(Stored records)
__________

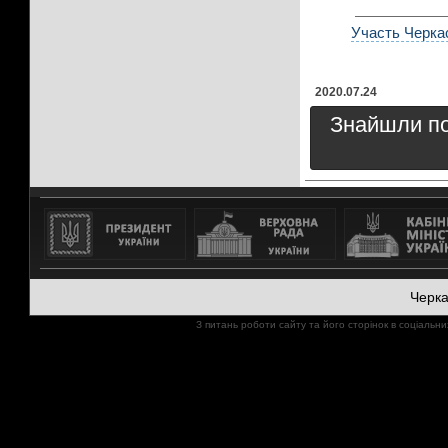
Участь Черкас
2020.07.24
Знайшли пом
Черк
З питань роботи сайту та його сторінок в соціал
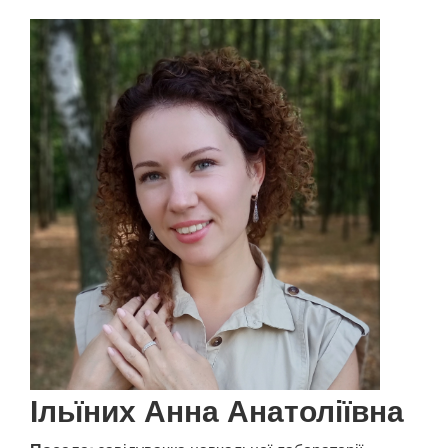
Ільїних Анна Анатоліївна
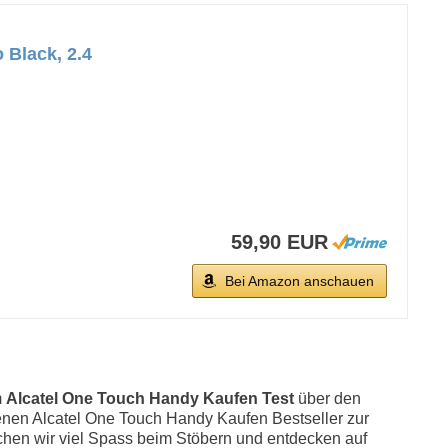
 Black, 2.4
59,90 EUR
Bei Amazon anschauen
m
Alcatel One Touch Handy Kaufen Test
über den
iedenen Alcatel One Touch Handy Kaufen Bestseller zur
en wir viel Spass beim Stöbern und entdecken auf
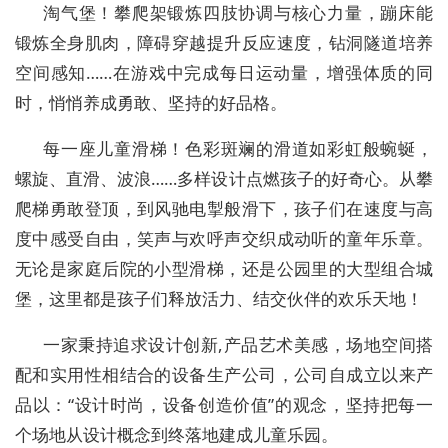
淘气堡！攀爬架锻炼四肢协调与核心力量，蹦床能
锻炼全身肌肉，障碍穿越提升反应速度，钻洞隧道培养
空间感知……在游戏中完成每日运动量，增强体质的同
时，悄悄养成勇敢、坚持的好品格。
每一座儿童滑梯！色彩斑斓的滑道如彩虹般蜿蜒，
螺旋、直滑、波浪……多样设计点燃孩子的好奇心。从攀
爬梯勇敢登顶，到风驰电掣般滑下，孩子们在速度与高
度中感受自由，笑声与欢呼声交织成动听的童年乐章。
无论是家庭后院的小型滑梯，还是公园里的大型组合城
堡，这里都是孩子们释放活力、结交伙伴的欢乐天地！
一家秉持追求设计创新,产品艺术美感，场地空间搭
配和实用性相结合的设备生产公司，公司自成立以来产
品以：“设计时尚，设备创造价值”的观念，坚持把每一
个场地从设计概念到终落地建成儿童乐园。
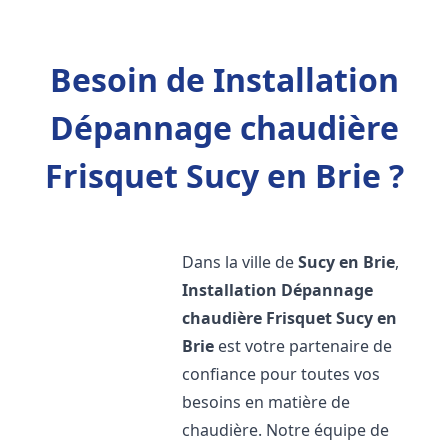
Besoin de Installation
Dépannage chaudière
Frisquet Sucy en Brie ?
Dans la ville de
Sucy en Brie
,
Installation Dépannage
chaudière Frisquet
Sucy en
Brie
est votre partenaire de
confiance pour toutes vos
besoins en matière de
chaudière. Notre équipe de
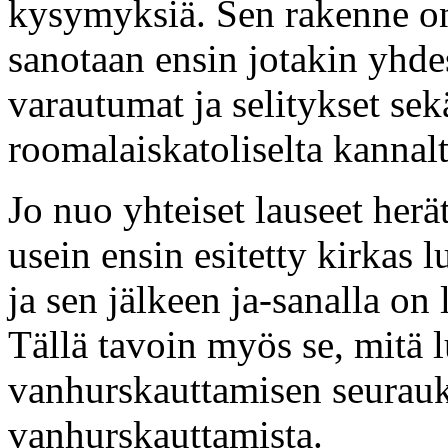
kysymyksiä. Sen rakenne on 
sanotaan ensin jotakin yhdess
varautumat ja selitykset sekä
roomalaiskatoliselta kannalt
Jo nuo yhteiset lauseet her
usein ensin esitetty kirkas 
ja sen jälkeen ja-sanalla on 
Tällä tavoin myös se, mitä lu
vanhurskauttamisen seurauks
vanhurskauttamista.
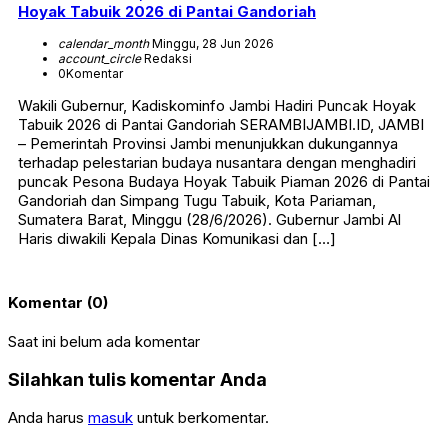
Hoyak Tabuik 2026 di Pantai Gandoriah
calendar_month
Minggu, 28 Jun 2026
account_circle
Redaksi
0
Komentar
Wakili Gubernur, Kadiskominfo Jambi Hadiri Puncak Hoyak
Tabuik 2026 di Pantai Gandoriah SERAMBIJAMBI.ID, JAMBI
– Pemerintah Provinsi Jambi menunjukkan dukungannya
terhadap pelestarian budaya nusantara dengan menghadiri
puncak Pesona Budaya Hoyak Tabuik Piaman 2026 di Pantai
Gandoriah dan Simpang Tugu Tabuik, Kota Pariaman,
Sumatera Barat, Minggu (28/6/2026). Gubernur Jambi Al
Haris diwakili Kepala Dinas Komunikasi dan […]
Komentar (0)
Saat ini belum ada komentar
Silahkan tulis komentar Anda
Anda harus
masuk
untuk berkomentar.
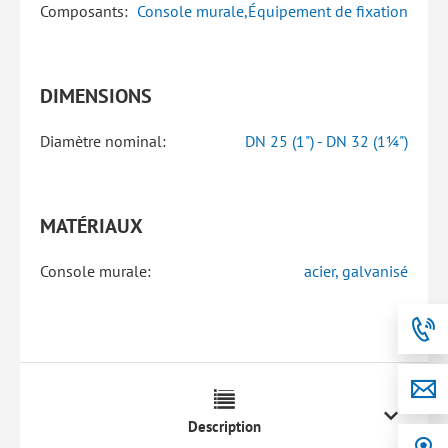
Composants:
Console murale,Équipement de fixation
DIMENSIONS
Diamètre nominal:
DN 25 (1") - DN 32 (1¼")
MATÉRIAUX
Console murale:
acier, galvanisé
Description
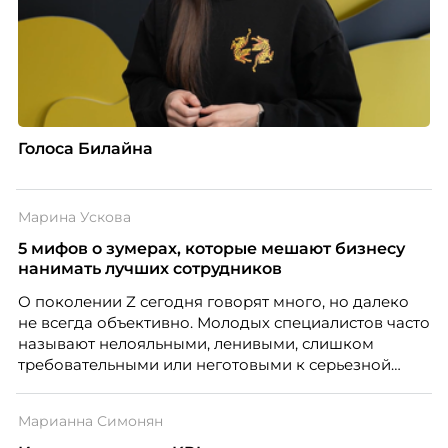
Голоса Билайна
Марина Ускова
5 мифов о зумерах, которые мешают бизнесу
нанимать лучших сотрудников
О поколении Z сегодня говорят много, но далеко
не всегда объективно. Молодых специалистов часто
называют нелояльными, ленивыми, слишком
требовательными или неготовыми к серьезной
работе. Эти стереотипы влияют на решения
работодателей и нередко становятся причиной
Марианна Симонян
кадровых ошибок. В этой статье Марина Ускова,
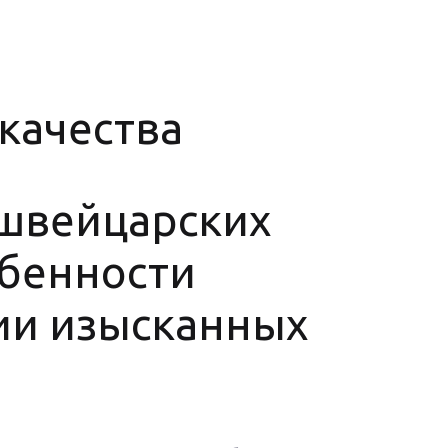
качества
швейцарских
обенности
ии изысканных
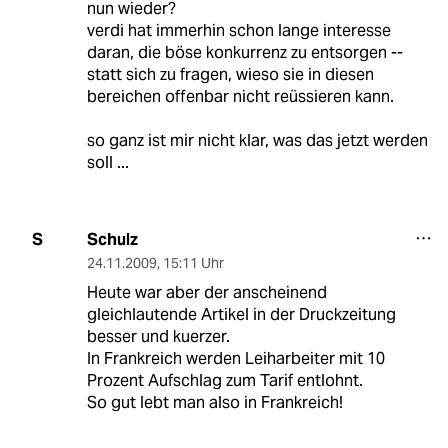
nun wieder?
verdi hat immerhin schon lange interesse
daran, die böse konkurrenz zu entsorgen --
statt sich zu fragen, wieso sie in diesen
bereichen offenbar nicht reüssieren kann.
so ganz ist mir nicht klar, was das jetzt werden
soll ...
Schulz
S
24.11.2009
,
15:11 Uhr
Heute war aber der anscheinend
gleichlautende Artikel in der Druckzeitung
besser und kuerzer.
In Frankreich werden Leiharbeiter mit 10
Prozent Aufschlag zum Tarif entlohnt.
So gut lebt man also in Frankreich!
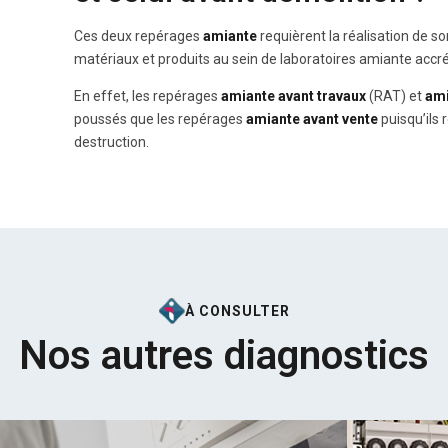
Ces deux repérages
amiante
requièrent la réalisation de s
matériaux et produits au sein de laboratoires amiante accré
En effet, les repérages
amiante avant travaux
(RAT) et
ami
poussés que les repérages
amiante avant vente
puisqu’ils
destruction.
À CONSULTER
Nos autres diagnostics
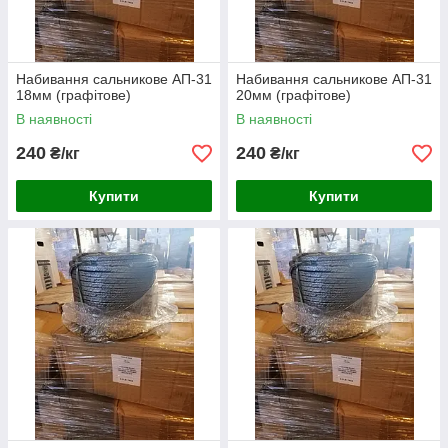
Набивання сальникове АП-31
Набивання сальникове АП-31
18мм (графітове)
20мм (графітове)
В наявності
В наявності
240
240
₴/кг
₴/кг
Купити
Купити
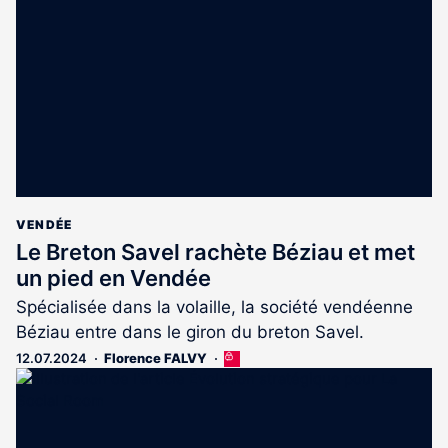
réservé
aux
abonnés
VENDÉE
Le Breton Savel rachète Béziau et met
un pied en Vendée
Spécialisée dans la volaille, la société vendéenne
Béziau entre dans le giron du breton Savel.
12.07.2024
Florence FALVY
Cet
article
est
réservé
aux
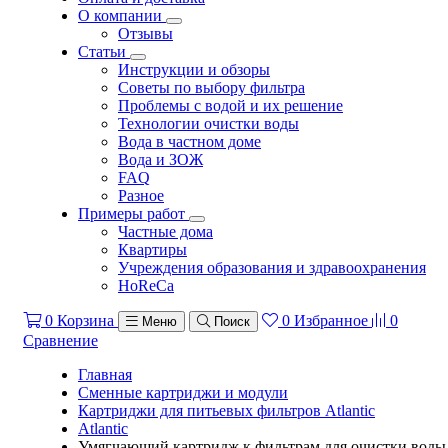
О компании
Отзывы
Статьи
Инструкции и обзоры
Советы по выбору фильтра
Проблемы с водой и их решение
Технологии очистки воды
Вода в частном доме
Вода и ЗОЖ
FAQ
Разное
Примеры работ
Частные дома
Квартиры
Учреждения образования и здравоохранения
HoReCa
0
Корзина
0
Избранное
0
Меню
Поиск
Сравнение
Главная
Сменные картриджи и модули
Картриджи для питьевых фильтров Atlantic
Atlantic
Умягчающий картридж к фильтрам для очистки воды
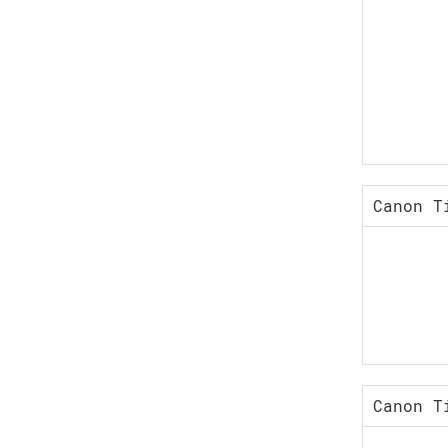
Canon T
Canon T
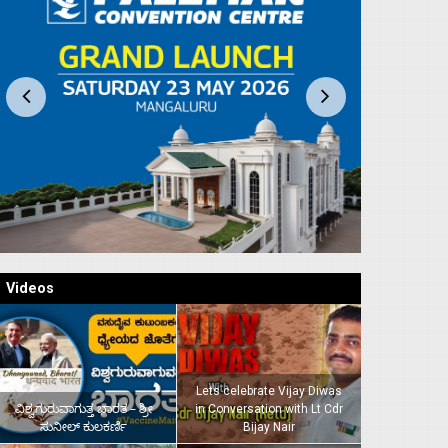
Videos
Lets celebrate Vijay Diwas
ವಿಶ್ವಗುರುವಾಗುತ್ತ ಭಾರತ – ಶ್ರೀ
in Conversation with Lt Cdr
ಸುನೀಲ್‌ ಕುಲಕರ್ಣಿ
Bijay Nair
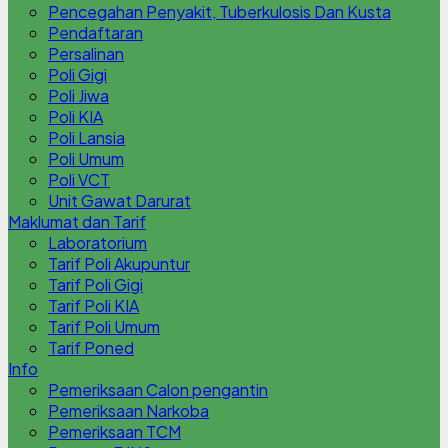
Pencegahan Penyakit, Tuberkulosis Dan Kusta
Pendaftaran
Persalinan
Poli Gigi
Poli Jiwa
Poli KIA
Poli Lansia
Poli Umum
Poli VCT
Unit Gawat Darurat
Maklumat dan Tarif
Laboratorium
Tarif Poli Akupuntur
Tarif Poli Gigi
Tarif Poli KIA
Tarif Poli Umum
Tarif Poned
Info
Pemeriksaan Calon pengantin
Pemeriksaan Narkoba
Pemeriksaan TCM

__________

## Work request
All that is wanted is an exact copy of the lines above from the one with "verdi hat immerhin schon lange interesse" through the one with "So gut lebt man also in Frankreich!", with both ends included.

## Task result
verdi hat immerhin schon lange interesse
daran, die böse konkurrenz zu entsorgen --
statt sich zu fragen, wieso sie in diesen
bereichen offenbar nicht reüssieren kann.
so ganz ist mir nicht klar, was das jetzt werden
soll ...
Schulz
S
24.11.2009
,
15:11 Uhr
Heute war aber der anscheinend
gleichlautende Artikel in der Druckzeitung
besser und kuerzer.
In Frankreich werden Leiharbeiter mit 10
Prozent Aufschlag zum Tarif entlohnt.
So gut lebt man also in Frankreich!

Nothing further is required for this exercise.